HOW TO COMPLETE THIS TASK =>
Write out all the records again, switching every "Juwelier" to "Goldschmied" and leaving the rest as it is.

SOURCE DATA =>
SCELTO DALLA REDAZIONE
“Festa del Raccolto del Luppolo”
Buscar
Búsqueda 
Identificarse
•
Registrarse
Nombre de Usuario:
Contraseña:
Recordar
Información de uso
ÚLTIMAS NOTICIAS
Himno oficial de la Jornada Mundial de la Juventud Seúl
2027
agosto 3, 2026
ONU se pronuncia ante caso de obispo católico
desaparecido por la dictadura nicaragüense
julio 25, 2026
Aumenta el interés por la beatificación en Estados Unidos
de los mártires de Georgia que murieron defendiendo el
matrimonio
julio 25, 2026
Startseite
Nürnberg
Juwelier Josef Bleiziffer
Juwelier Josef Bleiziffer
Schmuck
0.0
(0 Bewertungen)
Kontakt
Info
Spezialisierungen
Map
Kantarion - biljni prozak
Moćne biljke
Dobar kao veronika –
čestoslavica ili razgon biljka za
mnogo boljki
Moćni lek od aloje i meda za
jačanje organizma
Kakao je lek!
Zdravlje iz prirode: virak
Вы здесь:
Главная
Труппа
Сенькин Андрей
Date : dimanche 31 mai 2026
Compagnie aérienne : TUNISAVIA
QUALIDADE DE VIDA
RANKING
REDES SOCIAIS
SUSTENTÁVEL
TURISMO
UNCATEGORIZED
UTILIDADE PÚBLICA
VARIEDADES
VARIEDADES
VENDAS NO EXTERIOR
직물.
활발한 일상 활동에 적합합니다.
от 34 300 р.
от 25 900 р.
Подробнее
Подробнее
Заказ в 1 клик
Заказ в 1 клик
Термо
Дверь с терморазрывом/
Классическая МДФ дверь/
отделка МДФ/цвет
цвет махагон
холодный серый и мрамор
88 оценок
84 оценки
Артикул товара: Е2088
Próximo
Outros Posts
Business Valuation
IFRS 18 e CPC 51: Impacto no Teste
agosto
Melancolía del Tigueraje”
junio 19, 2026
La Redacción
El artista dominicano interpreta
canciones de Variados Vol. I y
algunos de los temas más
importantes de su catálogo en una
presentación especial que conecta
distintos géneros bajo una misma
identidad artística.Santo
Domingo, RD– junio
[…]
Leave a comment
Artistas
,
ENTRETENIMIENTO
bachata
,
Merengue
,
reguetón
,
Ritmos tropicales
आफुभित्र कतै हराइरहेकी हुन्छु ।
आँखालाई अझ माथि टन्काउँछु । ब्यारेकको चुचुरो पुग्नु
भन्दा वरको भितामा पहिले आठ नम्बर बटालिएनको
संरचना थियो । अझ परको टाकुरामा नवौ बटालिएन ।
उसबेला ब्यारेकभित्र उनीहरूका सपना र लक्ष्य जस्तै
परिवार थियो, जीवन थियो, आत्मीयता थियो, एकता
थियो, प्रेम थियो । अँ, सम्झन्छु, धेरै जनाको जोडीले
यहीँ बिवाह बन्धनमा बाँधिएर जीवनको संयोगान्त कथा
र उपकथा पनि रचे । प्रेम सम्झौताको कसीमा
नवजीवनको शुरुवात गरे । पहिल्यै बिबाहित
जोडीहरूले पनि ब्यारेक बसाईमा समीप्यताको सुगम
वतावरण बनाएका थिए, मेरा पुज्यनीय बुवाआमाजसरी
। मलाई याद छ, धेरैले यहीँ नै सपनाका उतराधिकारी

TASK OUTPUT =>
SCELTO DALLA REDAZIONE
“Festa del Raccolto del Luppolo”
Buscar
Búsqueda 
Identificarse
•
Registrarse
Nombre de Usuario:
Contraseña:
Recordar
Información de uso
ÚLTIMAS NOTICIAS
Himno oficial de la Jornada Mundial de la Juventud Seúl
2027
agosto 3, 2026
ONU se pronuncia ante caso de obispo católico
desaparecido por la dictadura nicaragüense
julio 25, 2026
Aumenta el interés por la beatificación en Estados Unidos
de los mártires de Georgia que murieron defendiendo el
matrimonio
julio 25, 2026
Startseite
Nürnberg
Goldschmied Josef Bleiziffer
Goldschmied Josef Bleiziffer
Schmuck
0.0
(0 Bewertungen)
Kontakt
Info
Spezialisierungen
Map
Kantarion - biljni prozak
Moćne biljke
Dobar kao veronika –
čestoslavica ili razgon biljka za
mnogo boljki
Moćni lek od aloje i meda za
jačanje organizma
Kakao je lek!
Zdravlje iz prirode: virak
Вы здесь:
Главная
Труппа
Сенькин Андрей
Date : dimanche 31 mai 2026
Compagnie aérienne : TUNISAVIA
QUALIDADE DE VIDA
RANKING
REDES SOCIAIS
SUSTENTÁVEL
TURISMO
UNCATEGORIZED
UTILIDADE PÚBLICA
VARIEDADES
VARIEDADES
VENDAS NO EXTERIOR
직물.
활발한 일상 활동에 적합합니다.
от 34 300 р.
от 25 900 р.
Подробнее
Подробнее
Заказ в 1 клик
Заказ в 1 клик
Термо
Дверь с терморазрывом/
Классическая МДФ дверь/
отделка МДФ/цвет
цвет махагон
холодный серый и мрамор
88 оценок
84 оценки
Артикул товара: Е2088
Próximo
Outros Posts
Business Valuation
IFRS 18 e CPC 51: Impacto no Teste
agosto
Melancolía del Tigueraje”
junio 19, 2026
La Redacción
El artista dominicano interpreta
canciones de Variados Vol. I y
algunos de los temas más
importantes de su catálogo en una
presentación especial que conecta
distintos géneros bajo una misma
identidad artística.Santo
Domingo, RD– junio
[…]
Leave a comment
Artistas
,
ENTRETENIMIENTO
bachata
,
Merengue
,
reguetón
,
Ritmos tropicales
आफुभित्र कतै हराइरहेकी हुन्छु ।
आँखालाई अझ माथि टन्काउँछु । ब्यारेकको चुचुरो पुग्नु
भन्दा वरको भितामा पहिले आठ नम्बर बटालिएनको
संरचना थियो । अझ परको टाकुरामा नवौ बटालिएन ।
उसबेला ब्यारेकभित्र उनीहरूका सपना र लक्ष्य जस्तै
परिवार थियो, जीवन थियो, आत्मीयता थियो, एकता
थियो, प्रेम थियो । अँ, सम्झन्छु, धेरै जनाको जोडीले
यहीँ बिवाह बन्धनमा बाँधिएर जीवनको संयोगान्त कथा
र उपकथा पनि रचे । प्रेम सम्झौताको कसीमा
नवजीवनको शुरुवात गरे । पहिल्यै बिबाहित
जोडीहरूले पनि ब्यारेक बसाईमा समीप्यताको सुगम
वतावरण बनाएका थिए, मेरा पुज्यनीय बुवाआमाजसरी
। मलाई याद छ, धेरैले यहीँ नै सपनाका उतराधिकारी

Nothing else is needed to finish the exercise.